Tasks to complete:
1/ From the Ohio State offense preview, copy the passage that begins at the words "Zook Factor: Urban" and stops after the words "whopping ten yards.".
2/ List every college football team named in the Ohio State offense preview, counting each team once however it is referred to.

Document excerpt:
[Start]

Keep better contain than this, plz
In Columbus, Michigan faces their toughest test since the season opener against Alabama. An undefeated Ohio State squad awaits—can Michigan spoil their hopes for the
Big Ten title BCS championship AP national title? After watching the Buckeyes struggle to put up points on Wisconsin, ultimately winning 21-14 in overtime, I think they've got a good shot. Let's go to the breakdown:
Spread, Pro-Style, or Hybrid? Spread, of course. Urban Meyer's run-heavy offense operates pretty much exclusively from the shotgun.
Basketball on Grass or MANBALL? OSU's rush offense is mostly zone-predicated though they'll throw in some gap blocking wrinkles, including one I'll cover in the play breakdown.
Hurry it up or grind it out? The Buckeyes rarely huddle, though they don't quite run Oregon pace either; you'll see the offense get to the line and then look over to the sideline for a playcall, much like Michigan did under Rich Rodriguez.
Quarterback Dilithium Level (Scale: 1 [Navarre] to 10 [Denard]): I probably don't need to tell you about Braxton Miller, who leads the Buckeyes with 1214 rushing yards on 207 carries and is second to Carlos Hyde (15) with 13 rushing TDs. While he doesn't have the straight-ahead speed of Denard or Taylor Martinez, he's got more power than either of those two and shows impressive vision. He gets a 9, with a bullet.
Dangerman: Yeah, it's Miller. The offense is based around the threat of his legs, especially on the edge, which opens up room both for the running backs on the interior and the downfield passing game.
Zook Factor: Urban Meyer didn't make any egregiously bad decisions in this game, so I'll note that Bret Bielema punted from the Ohio State 30-yard line(!!!) in the first half instead of kicking a 47-yard field goal or throwing on 4th-and-12. The punt, of course, went for a touchback, netting a whopping ten yards.

[End]

Dataset excerpts:
[Start]

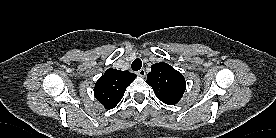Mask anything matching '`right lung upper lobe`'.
Segmentation results:
<instances>
[{
  "label": "right lung upper lobe",
  "mask_w": 276,
  "mask_h": 138,
  "mask_svg": "<svg viewBox=\"0 0 276 138\" xmlns=\"http://www.w3.org/2000/svg\"><path fill=\"white\" fill-rule=\"evenodd\" d=\"M135 78L136 75L129 71L109 68L96 82L94 95L106 109H113Z\"/></svg>",
  "instance_id": "right-lung-upper-lobe-1"
}]
</instances>
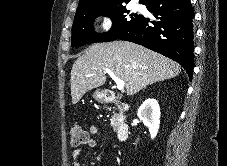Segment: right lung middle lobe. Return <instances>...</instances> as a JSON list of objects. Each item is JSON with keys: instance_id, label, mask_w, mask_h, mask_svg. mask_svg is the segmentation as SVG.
Instances as JSON below:
<instances>
[{"instance_id": "1", "label": "right lung middle lobe", "mask_w": 227, "mask_h": 166, "mask_svg": "<svg viewBox=\"0 0 227 166\" xmlns=\"http://www.w3.org/2000/svg\"><path fill=\"white\" fill-rule=\"evenodd\" d=\"M124 5L89 10L84 12H76L74 23L72 26V39L71 44L73 47L78 48L89 43L109 42L117 39L124 31L136 24L141 15L130 14ZM103 14L112 18L113 26L107 33H95L92 22L94 19Z\"/></svg>"}]
</instances>
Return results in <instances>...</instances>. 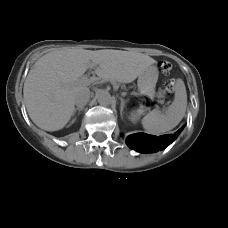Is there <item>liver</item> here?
Segmentation results:
<instances>
[{"label":"liver","instance_id":"6515ba94","mask_svg":"<svg viewBox=\"0 0 228 228\" xmlns=\"http://www.w3.org/2000/svg\"><path fill=\"white\" fill-rule=\"evenodd\" d=\"M155 60L141 53L121 50L67 49L50 52L31 68L23 88L31 120L41 129H63L74 112V94L89 89L78 83L89 68L103 81L131 83Z\"/></svg>","mask_w":228,"mask_h":228}]
</instances>
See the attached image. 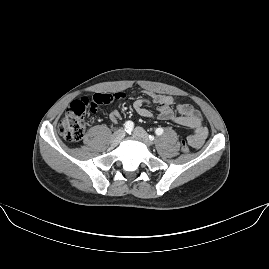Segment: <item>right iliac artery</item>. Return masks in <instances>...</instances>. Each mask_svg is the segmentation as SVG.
I'll list each match as a JSON object with an SVG mask.
<instances>
[{
  "mask_svg": "<svg viewBox=\"0 0 269 269\" xmlns=\"http://www.w3.org/2000/svg\"><path fill=\"white\" fill-rule=\"evenodd\" d=\"M133 127H134V124L132 121H127L125 124H124V130L127 132V133H131V131L133 130Z\"/></svg>",
  "mask_w": 269,
  "mask_h": 269,
  "instance_id": "1",
  "label": "right iliac artery"
}]
</instances>
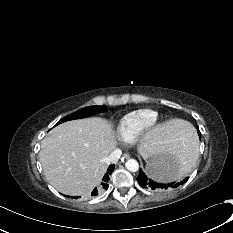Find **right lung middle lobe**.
<instances>
[{"label": "right lung middle lobe", "mask_w": 233, "mask_h": 233, "mask_svg": "<svg viewBox=\"0 0 233 233\" xmlns=\"http://www.w3.org/2000/svg\"><path fill=\"white\" fill-rule=\"evenodd\" d=\"M105 110H106V106H92V107L83 108L79 111H76L70 115L65 116L56 125L69 121V120L84 118V117H87V116H90L96 113L103 112Z\"/></svg>", "instance_id": "right-lung-middle-lobe-1"}]
</instances>
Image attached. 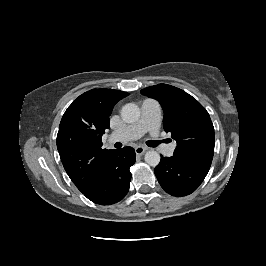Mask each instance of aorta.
I'll return each mask as SVG.
<instances>
[{
	"mask_svg": "<svg viewBox=\"0 0 266 266\" xmlns=\"http://www.w3.org/2000/svg\"><path fill=\"white\" fill-rule=\"evenodd\" d=\"M121 117L127 123H134L140 118V109L134 103H128L122 107ZM145 162L150 166H157L160 162V155L156 151H148L144 156Z\"/></svg>",
	"mask_w": 266,
	"mask_h": 266,
	"instance_id": "obj_1",
	"label": "aorta"
}]
</instances>
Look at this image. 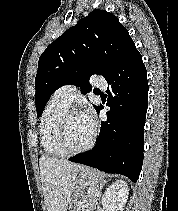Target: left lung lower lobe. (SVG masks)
Segmentation results:
<instances>
[{"instance_id": "0a47b994", "label": "left lung lower lobe", "mask_w": 178, "mask_h": 211, "mask_svg": "<svg viewBox=\"0 0 178 211\" xmlns=\"http://www.w3.org/2000/svg\"><path fill=\"white\" fill-rule=\"evenodd\" d=\"M142 56L134 46L105 79L107 120L94 149L69 161L88 165L107 173L124 175L136 182L143 163L144 125L148 108V82ZM103 106L96 111L99 113Z\"/></svg>"}]
</instances>
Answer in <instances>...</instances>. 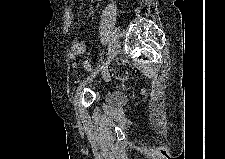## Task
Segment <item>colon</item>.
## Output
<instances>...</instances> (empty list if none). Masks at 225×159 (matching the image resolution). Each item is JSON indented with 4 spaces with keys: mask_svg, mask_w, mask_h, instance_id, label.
Listing matches in <instances>:
<instances>
[{
    "mask_svg": "<svg viewBox=\"0 0 225 159\" xmlns=\"http://www.w3.org/2000/svg\"><path fill=\"white\" fill-rule=\"evenodd\" d=\"M84 67L87 71H93L94 70V64L91 60L87 59L84 61ZM105 80H110V79H117L121 81H126L130 78V75L128 74H123L117 70H109L105 76Z\"/></svg>",
    "mask_w": 225,
    "mask_h": 159,
    "instance_id": "5ec220e1",
    "label": "colon"
}]
</instances>
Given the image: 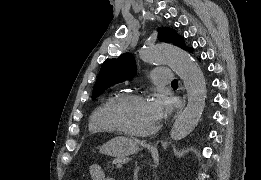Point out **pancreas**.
<instances>
[{
  "instance_id": "1",
  "label": "pancreas",
  "mask_w": 261,
  "mask_h": 180,
  "mask_svg": "<svg viewBox=\"0 0 261 180\" xmlns=\"http://www.w3.org/2000/svg\"><path fill=\"white\" fill-rule=\"evenodd\" d=\"M103 167H106L107 170H114L115 166L113 165V160L105 159V162H103Z\"/></svg>"
}]
</instances>
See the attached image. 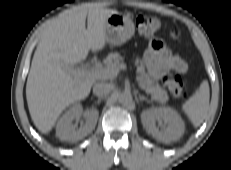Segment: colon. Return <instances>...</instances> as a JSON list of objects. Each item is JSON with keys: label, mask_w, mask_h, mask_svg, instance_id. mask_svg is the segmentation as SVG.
Masks as SVG:
<instances>
[{"label": "colon", "mask_w": 231, "mask_h": 170, "mask_svg": "<svg viewBox=\"0 0 231 170\" xmlns=\"http://www.w3.org/2000/svg\"><path fill=\"white\" fill-rule=\"evenodd\" d=\"M136 27L142 36L151 37L160 28V21L154 16L140 15L136 19ZM164 84L173 96L180 98L188 96L186 82L180 74L166 78Z\"/></svg>", "instance_id": "colon-1"}]
</instances>
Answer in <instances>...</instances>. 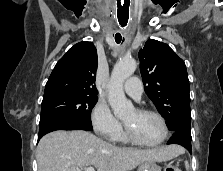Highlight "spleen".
<instances>
[{"label":"spleen","instance_id":"1","mask_svg":"<svg viewBox=\"0 0 223 171\" xmlns=\"http://www.w3.org/2000/svg\"><path fill=\"white\" fill-rule=\"evenodd\" d=\"M178 151H179V153H183L184 152L182 148H179ZM185 168H186L187 171H189L190 166H189L188 161H185Z\"/></svg>","mask_w":223,"mask_h":171}]
</instances>
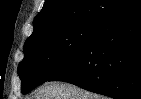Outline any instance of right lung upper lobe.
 I'll use <instances>...</instances> for the list:
<instances>
[{
	"instance_id": "obj_1",
	"label": "right lung upper lobe",
	"mask_w": 141,
	"mask_h": 99,
	"mask_svg": "<svg viewBox=\"0 0 141 99\" xmlns=\"http://www.w3.org/2000/svg\"><path fill=\"white\" fill-rule=\"evenodd\" d=\"M135 0H46L34 19L31 40L47 32L83 21H101Z\"/></svg>"
}]
</instances>
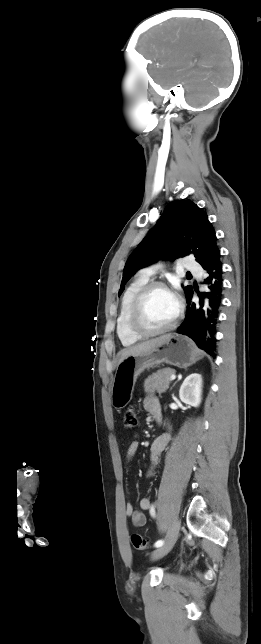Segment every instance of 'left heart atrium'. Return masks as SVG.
Segmentation results:
<instances>
[{
	"label": "left heart atrium",
	"mask_w": 261,
	"mask_h": 644,
	"mask_svg": "<svg viewBox=\"0 0 261 644\" xmlns=\"http://www.w3.org/2000/svg\"><path fill=\"white\" fill-rule=\"evenodd\" d=\"M172 295H173V297H174V299H175V301H176L177 305H179L180 301H179L178 296H177L176 294H173V293H172Z\"/></svg>",
	"instance_id": "obj_1"
}]
</instances>
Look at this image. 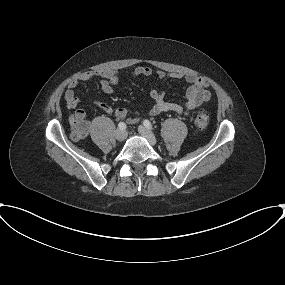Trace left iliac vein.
<instances>
[{"label": "left iliac vein", "instance_id": "left-iliac-vein-1", "mask_svg": "<svg viewBox=\"0 0 285 285\" xmlns=\"http://www.w3.org/2000/svg\"><path fill=\"white\" fill-rule=\"evenodd\" d=\"M138 132H139L140 135L145 137L152 146L156 145V142H157L156 138H155V136L153 135V133L149 129H147L146 127L140 125L138 127Z\"/></svg>", "mask_w": 285, "mask_h": 285}]
</instances>
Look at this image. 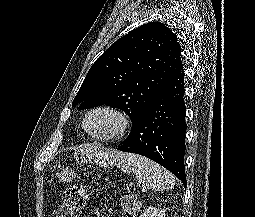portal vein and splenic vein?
Returning <instances> with one entry per match:
<instances>
[{
  "mask_svg": "<svg viewBox=\"0 0 255 217\" xmlns=\"http://www.w3.org/2000/svg\"><path fill=\"white\" fill-rule=\"evenodd\" d=\"M146 190H147V189H146L145 187L142 189L143 192H145Z\"/></svg>",
  "mask_w": 255,
  "mask_h": 217,
  "instance_id": "1",
  "label": "portal vein and splenic vein"
}]
</instances>
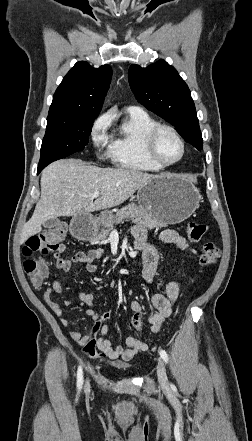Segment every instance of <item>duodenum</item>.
Masks as SVG:
<instances>
[{"mask_svg": "<svg viewBox=\"0 0 252 441\" xmlns=\"http://www.w3.org/2000/svg\"><path fill=\"white\" fill-rule=\"evenodd\" d=\"M71 232L77 239H91L94 236L92 221L87 218L75 219L71 224Z\"/></svg>", "mask_w": 252, "mask_h": 441, "instance_id": "duodenum-1", "label": "duodenum"}]
</instances>
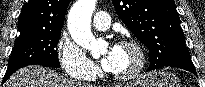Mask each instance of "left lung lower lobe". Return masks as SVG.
Masks as SVG:
<instances>
[{
  "label": "left lung lower lobe",
  "instance_id": "1",
  "mask_svg": "<svg viewBox=\"0 0 205 87\" xmlns=\"http://www.w3.org/2000/svg\"><path fill=\"white\" fill-rule=\"evenodd\" d=\"M167 66L181 68L197 75L195 67L190 59V56L180 57L178 59H175L172 62H170Z\"/></svg>",
  "mask_w": 205,
  "mask_h": 87
}]
</instances>
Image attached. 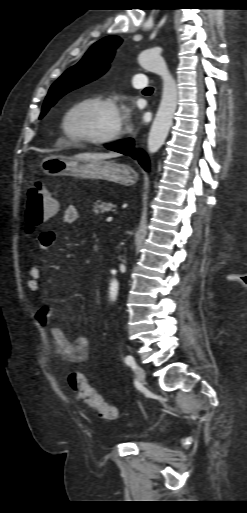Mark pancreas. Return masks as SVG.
I'll return each mask as SVG.
<instances>
[{
  "mask_svg": "<svg viewBox=\"0 0 247 513\" xmlns=\"http://www.w3.org/2000/svg\"><path fill=\"white\" fill-rule=\"evenodd\" d=\"M115 208H116V205H114L112 203L100 202V203H96L93 205V212L96 215H99V214H104L105 212H110V211L114 210Z\"/></svg>",
  "mask_w": 247,
  "mask_h": 513,
  "instance_id": "pancreas-1",
  "label": "pancreas"
}]
</instances>
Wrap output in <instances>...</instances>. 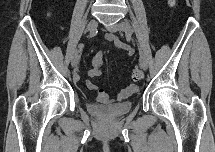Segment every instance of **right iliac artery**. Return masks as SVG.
<instances>
[{
	"label": "right iliac artery",
	"mask_w": 215,
	"mask_h": 152,
	"mask_svg": "<svg viewBox=\"0 0 215 152\" xmlns=\"http://www.w3.org/2000/svg\"><path fill=\"white\" fill-rule=\"evenodd\" d=\"M96 34H97V30H94V31L90 32L89 36H90V37H93V36H95ZM78 47H79L80 49H82V48L84 47V45H83V44H79Z\"/></svg>",
	"instance_id": "obj_1"
}]
</instances>
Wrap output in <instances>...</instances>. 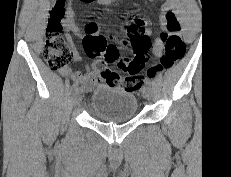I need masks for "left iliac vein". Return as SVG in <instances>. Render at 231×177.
Masks as SVG:
<instances>
[{"instance_id":"obj_1","label":"left iliac vein","mask_w":231,"mask_h":177,"mask_svg":"<svg viewBox=\"0 0 231 177\" xmlns=\"http://www.w3.org/2000/svg\"><path fill=\"white\" fill-rule=\"evenodd\" d=\"M143 97L148 101L151 100V98H152V88H151L150 85H147V86L144 87V89H143Z\"/></svg>"}]
</instances>
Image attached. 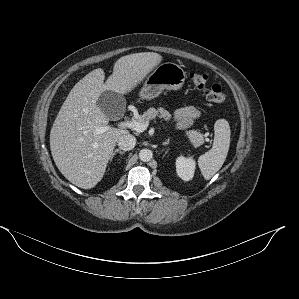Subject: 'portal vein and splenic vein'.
I'll list each match as a JSON object with an SVG mask.
<instances>
[{"label": "portal vein and splenic vein", "mask_w": 299, "mask_h": 299, "mask_svg": "<svg viewBox=\"0 0 299 299\" xmlns=\"http://www.w3.org/2000/svg\"><path fill=\"white\" fill-rule=\"evenodd\" d=\"M149 123L148 122H143V123H140V122H137V121H122L119 123L118 126L120 127H128V128H131L132 130L136 131V132H143L147 129ZM108 128L107 127H102L100 129L97 130V133L100 134V133H103L104 131H106Z\"/></svg>", "instance_id": "1"}]
</instances>
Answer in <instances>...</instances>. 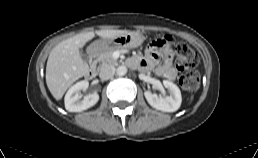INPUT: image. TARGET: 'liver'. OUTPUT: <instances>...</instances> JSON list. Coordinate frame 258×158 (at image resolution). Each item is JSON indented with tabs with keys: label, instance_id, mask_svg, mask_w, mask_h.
Listing matches in <instances>:
<instances>
[{
	"label": "liver",
	"instance_id": "1",
	"mask_svg": "<svg viewBox=\"0 0 258 158\" xmlns=\"http://www.w3.org/2000/svg\"><path fill=\"white\" fill-rule=\"evenodd\" d=\"M126 33V30L80 33L57 44L51 50L46 65V83L52 96L60 100L76 80L89 72L88 64L81 58L80 48L93 39L95 34L108 39Z\"/></svg>",
	"mask_w": 258,
	"mask_h": 158
}]
</instances>
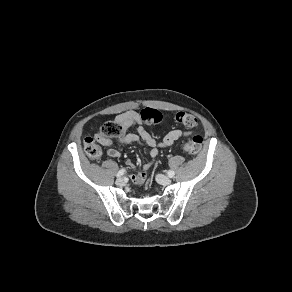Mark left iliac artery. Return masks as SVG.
Masks as SVG:
<instances>
[{"label": "left iliac artery", "mask_w": 292, "mask_h": 292, "mask_svg": "<svg viewBox=\"0 0 292 292\" xmlns=\"http://www.w3.org/2000/svg\"><path fill=\"white\" fill-rule=\"evenodd\" d=\"M167 175H168L170 178H172V177H174L175 172L172 171V170H169V171L167 172Z\"/></svg>", "instance_id": "1"}]
</instances>
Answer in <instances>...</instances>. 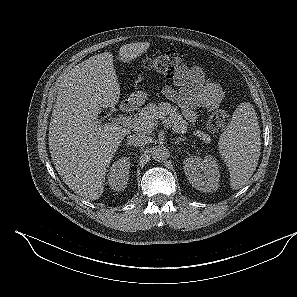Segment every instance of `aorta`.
Returning a JSON list of instances; mask_svg holds the SVG:
<instances>
[{
	"label": "aorta",
	"mask_w": 297,
	"mask_h": 297,
	"mask_svg": "<svg viewBox=\"0 0 297 297\" xmlns=\"http://www.w3.org/2000/svg\"><path fill=\"white\" fill-rule=\"evenodd\" d=\"M169 156V150L165 146H156L152 149V158L155 161H164Z\"/></svg>",
	"instance_id": "762f6f07"
}]
</instances>
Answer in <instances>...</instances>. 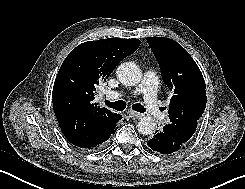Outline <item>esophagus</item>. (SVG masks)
Returning a JSON list of instances; mask_svg holds the SVG:
<instances>
[{"instance_id":"34e87169","label":"esophagus","mask_w":245,"mask_h":189,"mask_svg":"<svg viewBox=\"0 0 245 189\" xmlns=\"http://www.w3.org/2000/svg\"><path fill=\"white\" fill-rule=\"evenodd\" d=\"M127 113L129 114V116L132 119H137V118H139L142 115L141 113H138V112L133 111V110H128Z\"/></svg>"}]
</instances>
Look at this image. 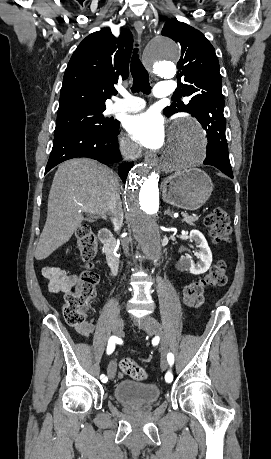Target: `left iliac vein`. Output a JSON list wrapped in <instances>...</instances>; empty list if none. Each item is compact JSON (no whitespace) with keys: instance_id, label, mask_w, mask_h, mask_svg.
<instances>
[{"instance_id":"1","label":"left iliac vein","mask_w":271,"mask_h":459,"mask_svg":"<svg viewBox=\"0 0 271 459\" xmlns=\"http://www.w3.org/2000/svg\"><path fill=\"white\" fill-rule=\"evenodd\" d=\"M140 326L149 335H157L160 337L161 368L165 370L168 366V343L160 323L152 316L147 315L141 321Z\"/></svg>"}]
</instances>
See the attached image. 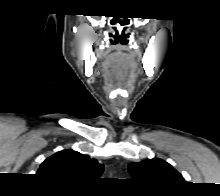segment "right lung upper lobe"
<instances>
[{
  "instance_id": "cb5924a9",
  "label": "right lung upper lobe",
  "mask_w": 220,
  "mask_h": 196,
  "mask_svg": "<svg viewBox=\"0 0 220 196\" xmlns=\"http://www.w3.org/2000/svg\"><path fill=\"white\" fill-rule=\"evenodd\" d=\"M104 166L77 151L62 150L47 158L37 174L54 182L90 185L99 178Z\"/></svg>"
}]
</instances>
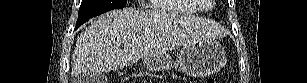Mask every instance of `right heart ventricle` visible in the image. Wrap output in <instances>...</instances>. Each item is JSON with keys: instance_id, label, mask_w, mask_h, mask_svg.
Segmentation results:
<instances>
[{"instance_id": "obj_1", "label": "right heart ventricle", "mask_w": 307, "mask_h": 83, "mask_svg": "<svg viewBox=\"0 0 307 83\" xmlns=\"http://www.w3.org/2000/svg\"><path fill=\"white\" fill-rule=\"evenodd\" d=\"M155 11L165 15L193 14L196 13V5L188 0H154ZM198 9V8H197Z\"/></svg>"}]
</instances>
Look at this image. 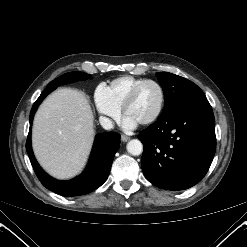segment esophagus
Masks as SVG:
<instances>
[{"label": "esophagus", "instance_id": "esophagus-1", "mask_svg": "<svg viewBox=\"0 0 247 247\" xmlns=\"http://www.w3.org/2000/svg\"><path fill=\"white\" fill-rule=\"evenodd\" d=\"M121 140H122L123 142H127V141L130 140V137H129V136H126V135H122V136H121Z\"/></svg>", "mask_w": 247, "mask_h": 247}]
</instances>
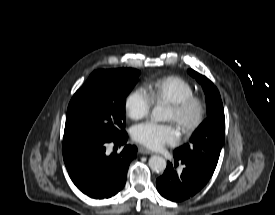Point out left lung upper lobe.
Wrapping results in <instances>:
<instances>
[{
    "mask_svg": "<svg viewBox=\"0 0 275 215\" xmlns=\"http://www.w3.org/2000/svg\"><path fill=\"white\" fill-rule=\"evenodd\" d=\"M188 73L202 85L208 117L193 132L190 142L175 149L179 159L194 160L216 168L225 138V116L219 91L205 76L189 69Z\"/></svg>",
    "mask_w": 275,
    "mask_h": 215,
    "instance_id": "left-lung-upper-lobe-1",
    "label": "left lung upper lobe"
}]
</instances>
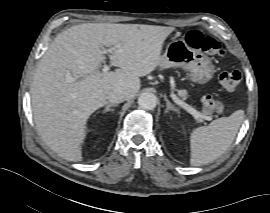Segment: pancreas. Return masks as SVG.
Segmentation results:
<instances>
[{
    "mask_svg": "<svg viewBox=\"0 0 270 213\" xmlns=\"http://www.w3.org/2000/svg\"><path fill=\"white\" fill-rule=\"evenodd\" d=\"M178 94H179L180 97H186L187 96V91L186 90H180L178 92Z\"/></svg>",
    "mask_w": 270,
    "mask_h": 213,
    "instance_id": "cf45deb5",
    "label": "pancreas"
}]
</instances>
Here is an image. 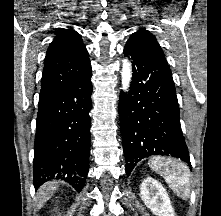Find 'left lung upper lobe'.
<instances>
[{"instance_id": "5c2ea615", "label": "left lung upper lobe", "mask_w": 221, "mask_h": 216, "mask_svg": "<svg viewBox=\"0 0 221 216\" xmlns=\"http://www.w3.org/2000/svg\"><path fill=\"white\" fill-rule=\"evenodd\" d=\"M127 43L136 44L151 53L164 57V53L154 35L143 28L133 33Z\"/></svg>"}]
</instances>
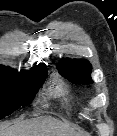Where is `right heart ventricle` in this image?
<instances>
[{"instance_id": "right-heart-ventricle-1", "label": "right heart ventricle", "mask_w": 117, "mask_h": 136, "mask_svg": "<svg viewBox=\"0 0 117 136\" xmlns=\"http://www.w3.org/2000/svg\"><path fill=\"white\" fill-rule=\"evenodd\" d=\"M50 94L58 99L61 103L67 101V92L66 89L61 84H56L50 90Z\"/></svg>"}]
</instances>
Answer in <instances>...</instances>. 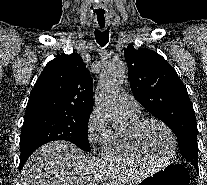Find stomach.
<instances>
[{
	"label": "stomach",
	"mask_w": 207,
	"mask_h": 185,
	"mask_svg": "<svg viewBox=\"0 0 207 185\" xmlns=\"http://www.w3.org/2000/svg\"><path fill=\"white\" fill-rule=\"evenodd\" d=\"M189 172L178 163H171L143 179L141 185H189Z\"/></svg>",
	"instance_id": "1"
}]
</instances>
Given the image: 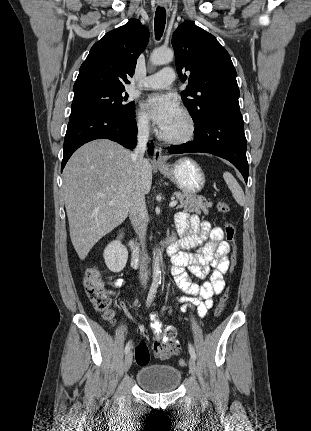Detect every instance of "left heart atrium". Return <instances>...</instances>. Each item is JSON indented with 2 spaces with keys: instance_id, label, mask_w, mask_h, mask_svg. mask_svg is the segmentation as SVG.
Wrapping results in <instances>:
<instances>
[{
  "instance_id": "obj_1",
  "label": "left heart atrium",
  "mask_w": 311,
  "mask_h": 431,
  "mask_svg": "<svg viewBox=\"0 0 311 431\" xmlns=\"http://www.w3.org/2000/svg\"><path fill=\"white\" fill-rule=\"evenodd\" d=\"M145 105L162 133L181 113L180 104L172 95L160 94L150 96Z\"/></svg>"
}]
</instances>
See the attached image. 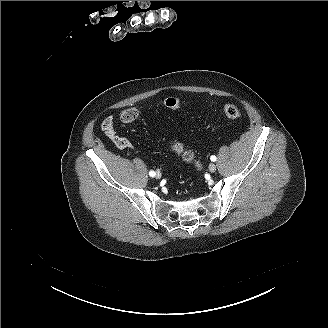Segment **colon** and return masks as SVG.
<instances>
[{
	"mask_svg": "<svg viewBox=\"0 0 328 328\" xmlns=\"http://www.w3.org/2000/svg\"><path fill=\"white\" fill-rule=\"evenodd\" d=\"M162 104L170 109L177 110L180 108V101L175 97L166 98ZM223 113L229 119H237L240 117L241 113L239 108L234 104H226L223 107ZM140 115V111L136 107H131L125 109L120 114V121L123 124H129L136 120ZM169 148L177 153L184 161L193 163L197 169H201L200 163L196 160L194 153L186 149L182 143L177 141H171L169 143Z\"/></svg>",
	"mask_w": 328,
	"mask_h": 328,
	"instance_id": "5ec220e1",
	"label": "colon"
}]
</instances>
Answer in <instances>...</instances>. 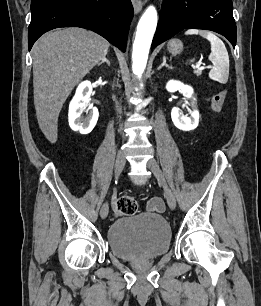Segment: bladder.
I'll list each match as a JSON object with an SVG mask.
<instances>
[{"label":"bladder","mask_w":261,"mask_h":306,"mask_svg":"<svg viewBox=\"0 0 261 306\" xmlns=\"http://www.w3.org/2000/svg\"><path fill=\"white\" fill-rule=\"evenodd\" d=\"M172 232L166 219L156 213H140L115 220L108 228L111 252L120 259L135 261L165 254Z\"/></svg>","instance_id":"31cf9c89"}]
</instances>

[End]

Answers by task:
1/
Zook Factor: Urban Meyer didn't make any egregiously bad decisions in this game, so I'll note that Bret Bielema punted from the Ohio State 30-yard line(!!!) in the first half instead of kicking a 47-yard field goal or throwing on 4th-and-12. The punt, of course, went for a touchback, netting a whopping ten yards.

2/
Michigan
Ohio State
Alabama
Wisconsin
Oregon